Preparation of Crust
  1. In a medium bowl, mix together the crushed graham crackers and melted butter until combined.
  2. Press the mixture firmly into the bottom of a 9-inch springform pan.
  3. Refrigerate while preparing the filling.
Making the Filling
  1. In a large mixing bowl, beat the softened cream cheese, granulated sugar, and vanilla extract until smooth and creamy.
  2. In another bowl, whip the heavy cream until stiff peaks form.
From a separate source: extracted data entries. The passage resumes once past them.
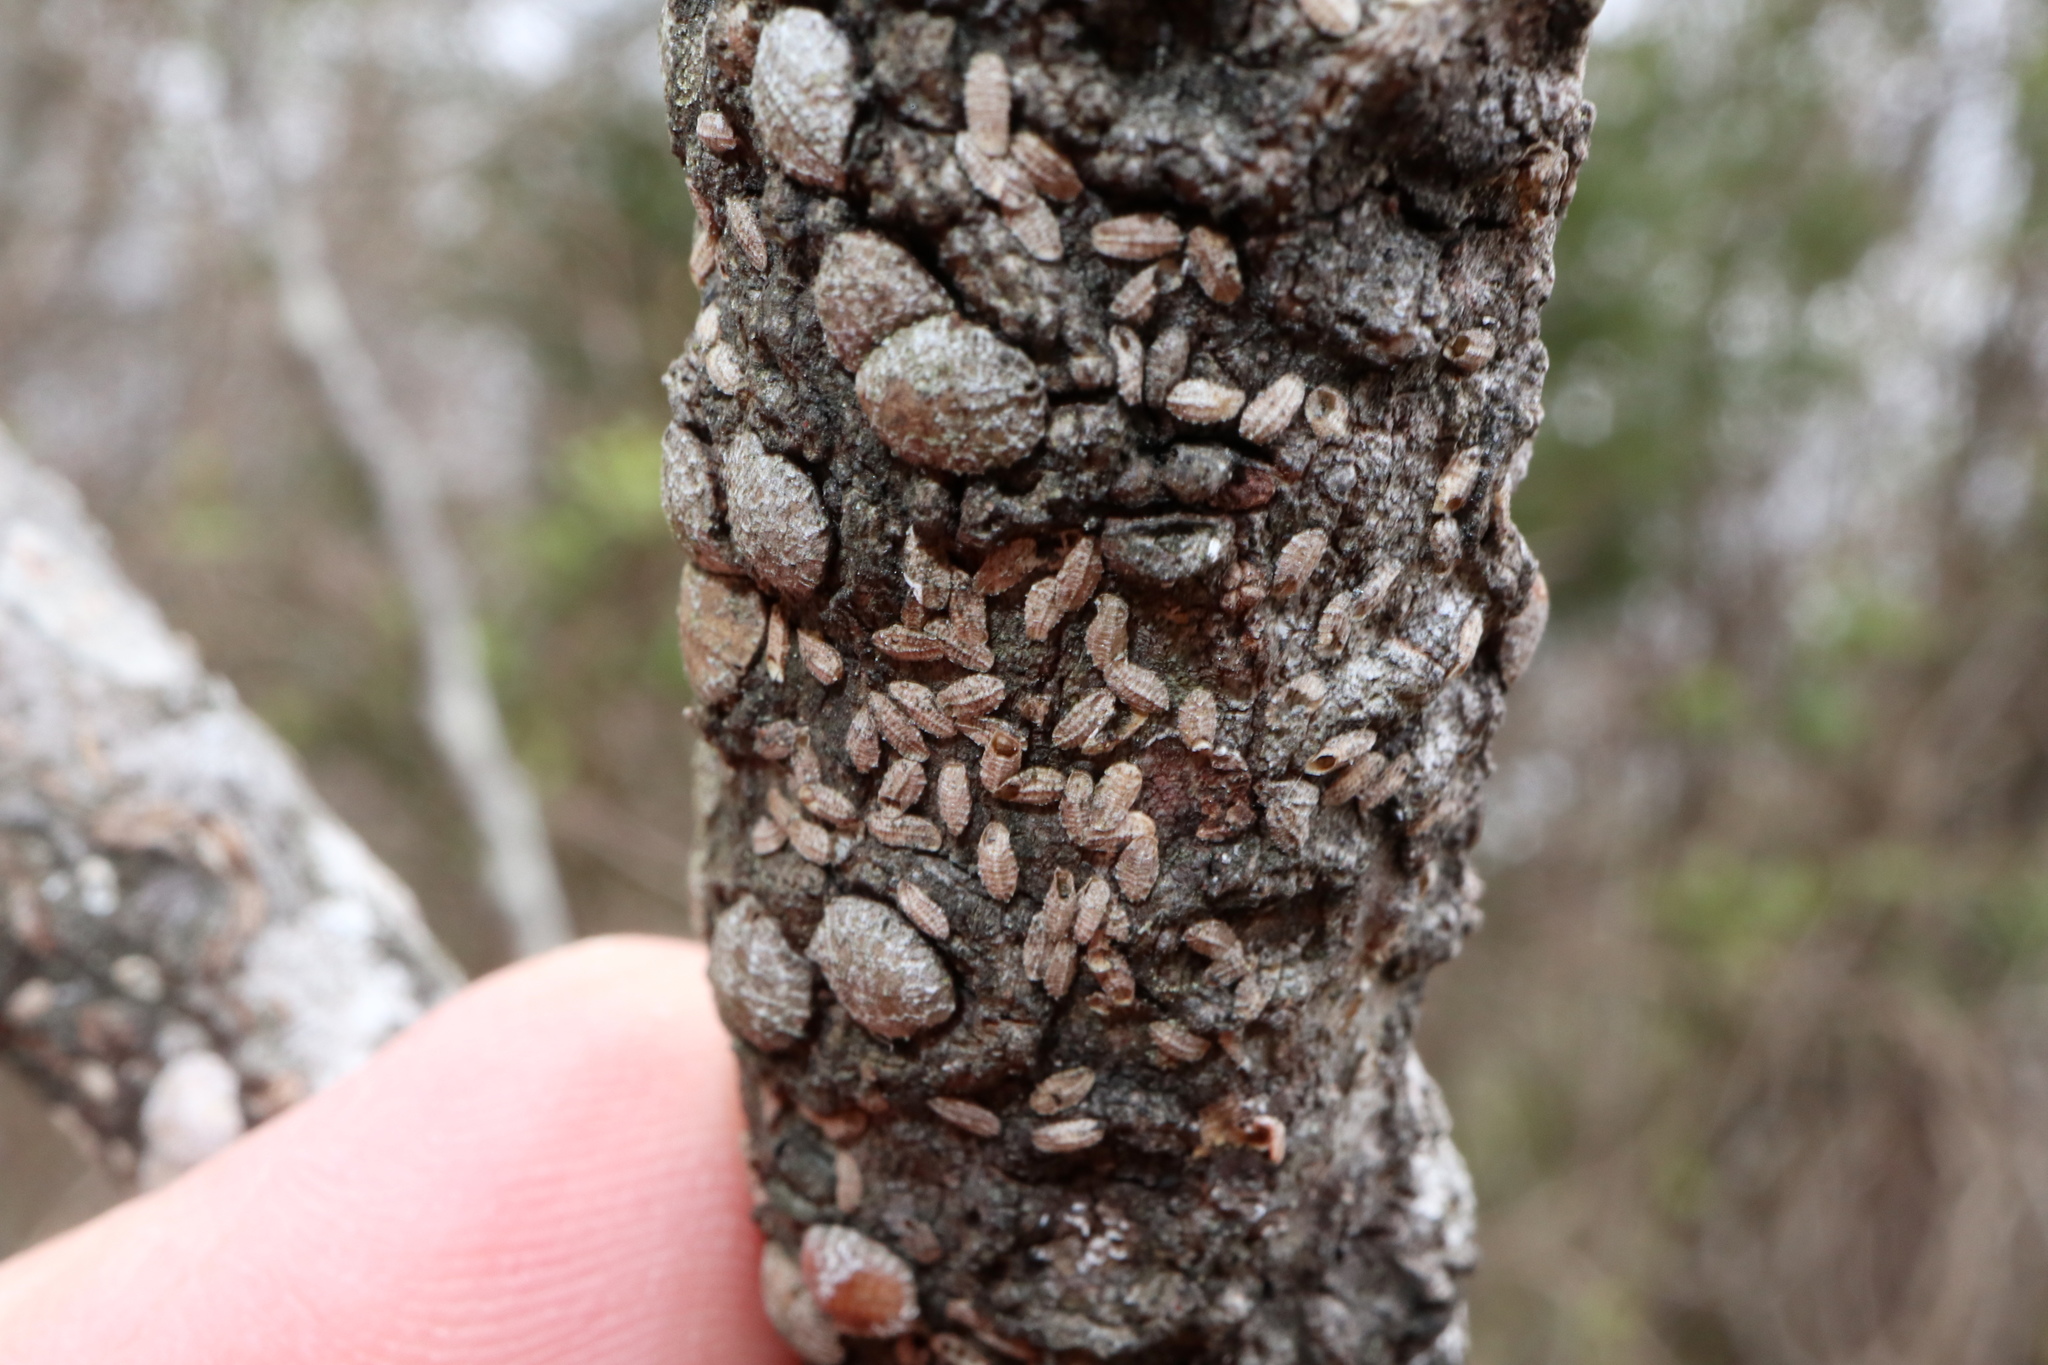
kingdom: Animalia
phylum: Arthropoda
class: Insecta
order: Hemiptera
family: Lecanodiaspididae
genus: Lecanodiaspis
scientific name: Lecanodiaspis prosopidis
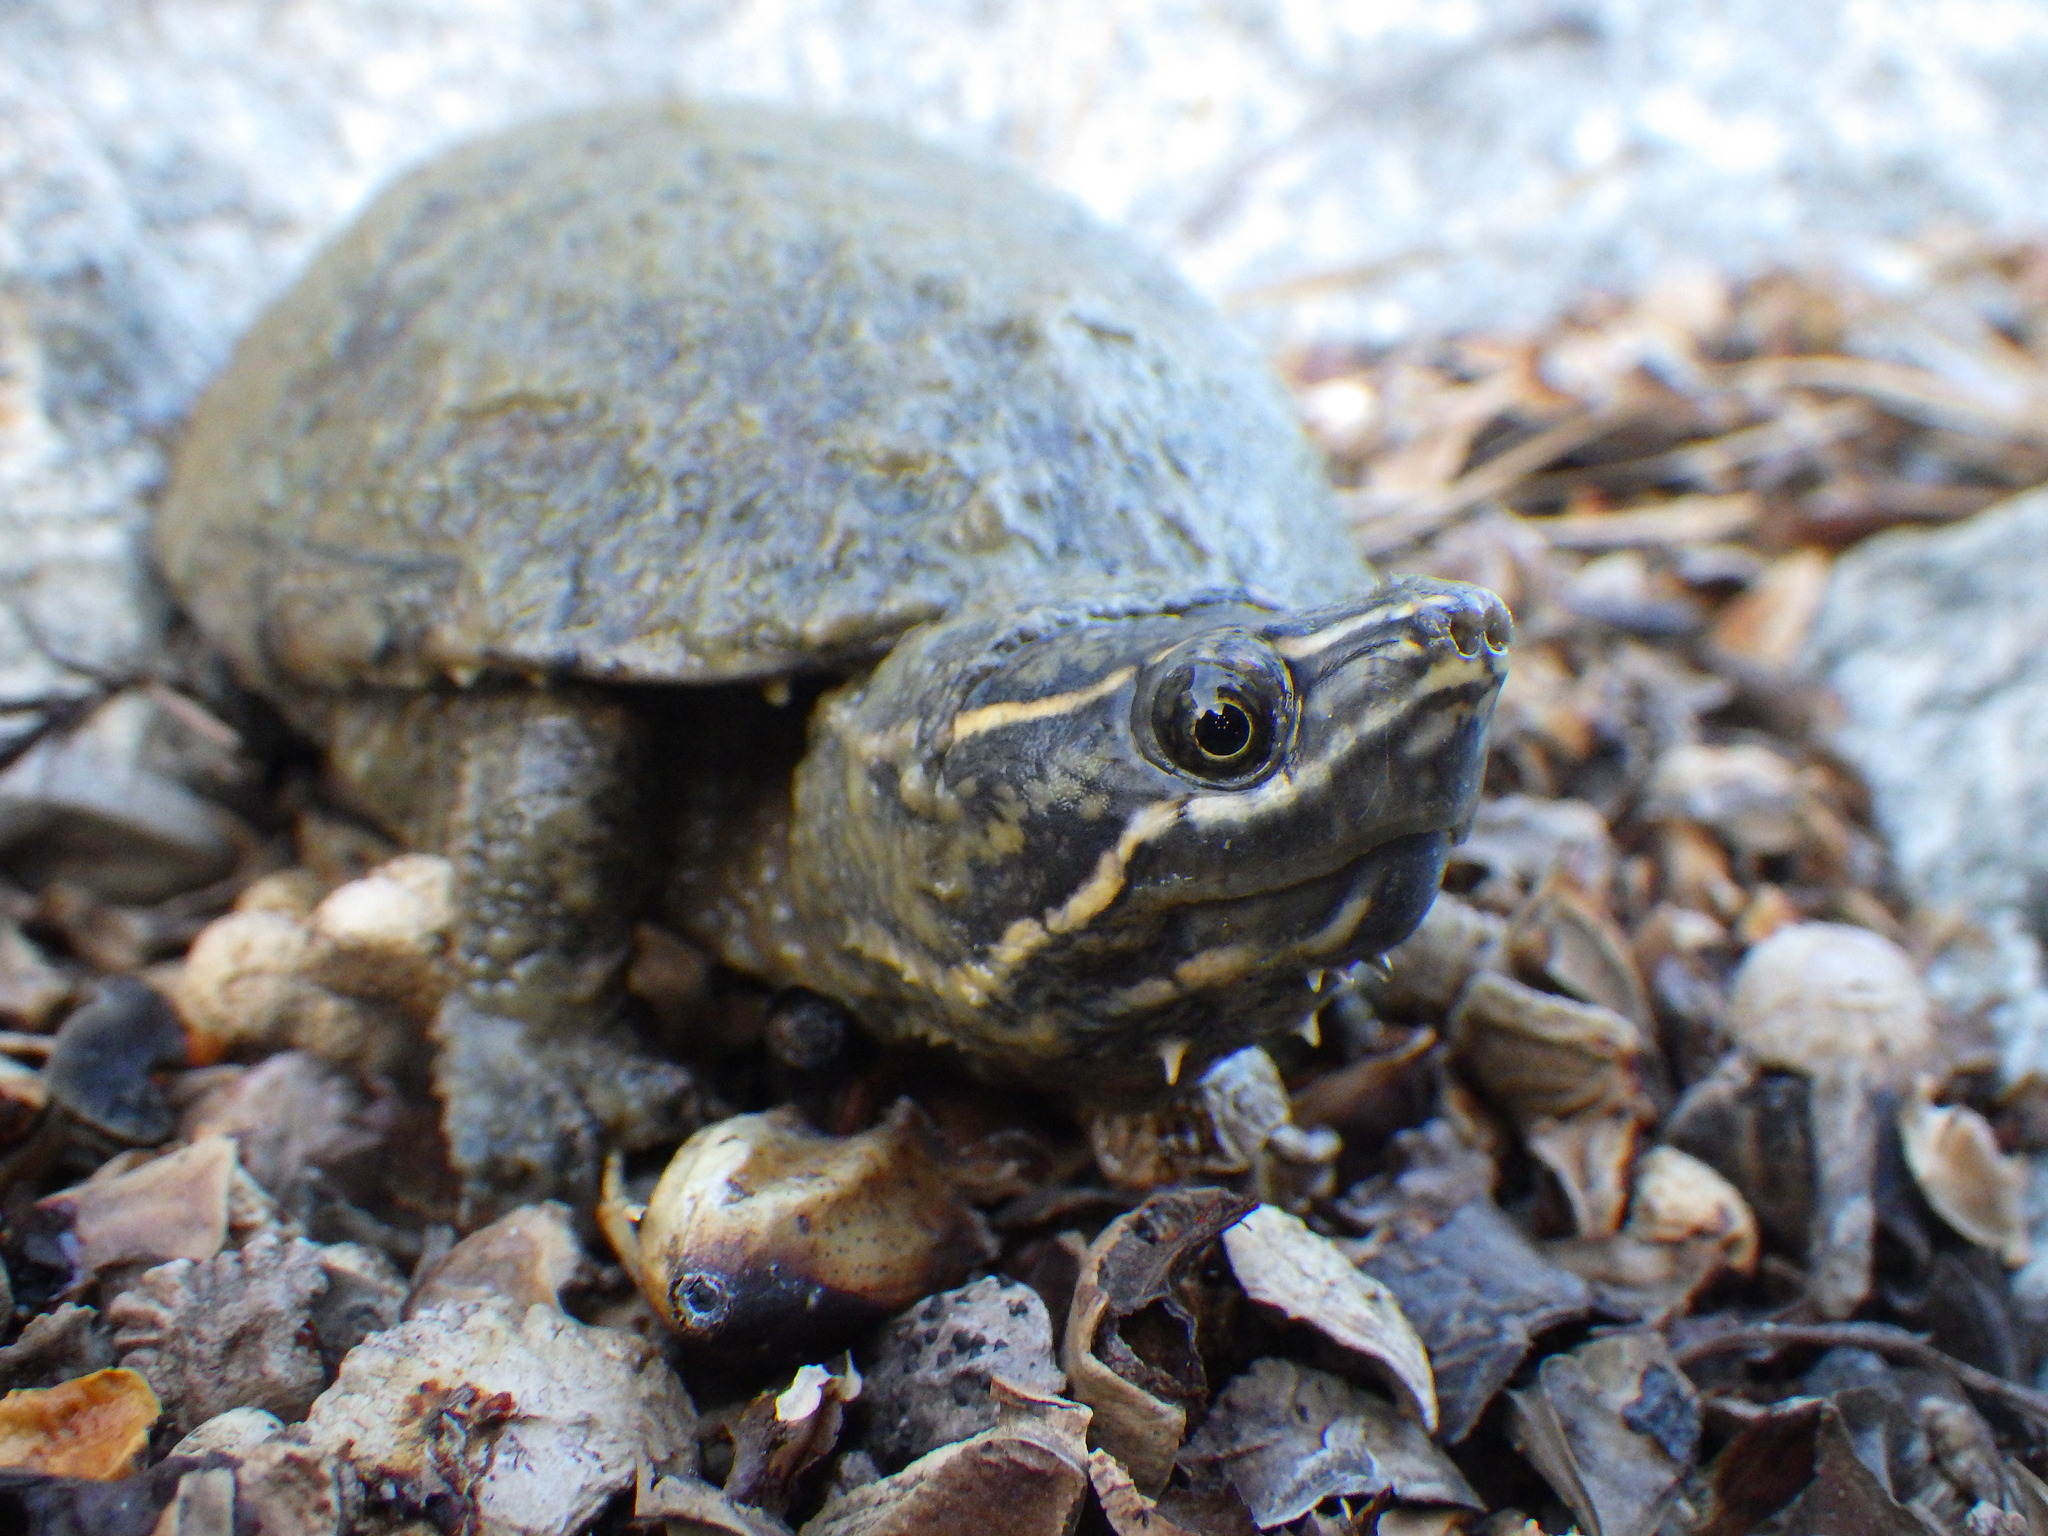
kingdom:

  3. Gently fold the whipped cream into the cream cheese mixture until incorporated.
Finishing Touches
  1. Fold in the fresh blueberries and lemon juice, reserving some blueberries for later garnish.
  2. Pour the filling over the crust in the springform pan and smooth the top.
  3. Cover with plastic wrap and refrigerate for at least 4 hours or overnight.
Serving
  1. Carefully remove the sides of the springform pan.
  2. Top with additional blueberries, slice, and enjoy!

Notes

You can substitute cream cheese with mascarpone cheese or Greek yogurt for a lighter version. Keep chilled; the longer it sets, the better the flavors meld together.